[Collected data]
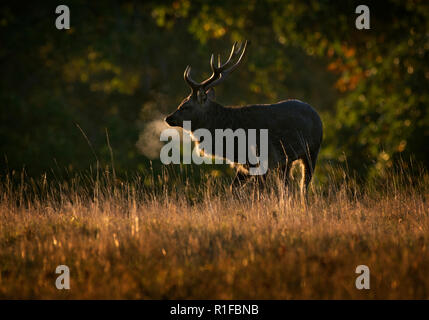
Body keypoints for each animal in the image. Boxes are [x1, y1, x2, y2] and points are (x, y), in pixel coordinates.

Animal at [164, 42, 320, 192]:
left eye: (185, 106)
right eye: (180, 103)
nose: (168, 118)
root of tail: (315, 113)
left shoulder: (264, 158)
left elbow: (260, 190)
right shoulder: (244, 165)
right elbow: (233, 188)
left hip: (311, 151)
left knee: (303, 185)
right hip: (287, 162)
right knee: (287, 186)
---
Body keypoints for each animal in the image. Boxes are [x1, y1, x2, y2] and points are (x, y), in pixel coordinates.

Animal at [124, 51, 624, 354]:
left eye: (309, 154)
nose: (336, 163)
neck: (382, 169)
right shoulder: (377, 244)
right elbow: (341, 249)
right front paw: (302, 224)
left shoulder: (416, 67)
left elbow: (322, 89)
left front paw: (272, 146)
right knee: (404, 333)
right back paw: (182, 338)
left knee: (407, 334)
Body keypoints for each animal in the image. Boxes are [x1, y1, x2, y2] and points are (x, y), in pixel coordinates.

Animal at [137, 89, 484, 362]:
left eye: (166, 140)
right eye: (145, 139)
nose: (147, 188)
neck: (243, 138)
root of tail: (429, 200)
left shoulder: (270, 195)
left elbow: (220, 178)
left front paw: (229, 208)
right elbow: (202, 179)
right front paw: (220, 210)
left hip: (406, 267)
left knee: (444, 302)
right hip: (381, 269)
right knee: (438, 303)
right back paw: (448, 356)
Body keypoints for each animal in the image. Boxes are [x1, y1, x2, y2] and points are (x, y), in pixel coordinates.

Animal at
---
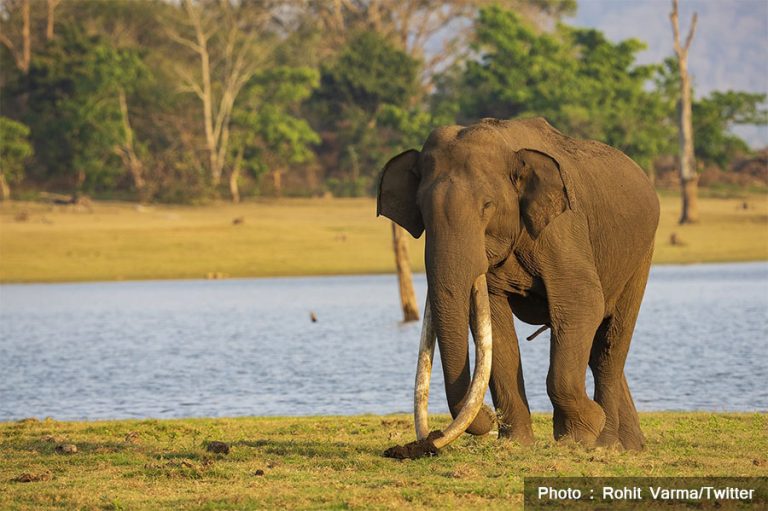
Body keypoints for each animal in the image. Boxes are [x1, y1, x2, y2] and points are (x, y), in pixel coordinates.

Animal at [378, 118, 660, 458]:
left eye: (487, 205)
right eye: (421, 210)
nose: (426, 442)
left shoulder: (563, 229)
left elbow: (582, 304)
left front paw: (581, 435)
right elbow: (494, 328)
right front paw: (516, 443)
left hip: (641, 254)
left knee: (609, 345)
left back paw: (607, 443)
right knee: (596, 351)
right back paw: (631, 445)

Task prompt — Search the records for the word "knee" and copy every line where it occurs.

Completed task —
left knee: (303, 185)
right knee: (287, 186)
right knee: (404, 333)
left knee: (407, 334)
left knee: (444, 302)
right knee: (438, 303)
left knee: (609, 345)
right knee: (596, 351)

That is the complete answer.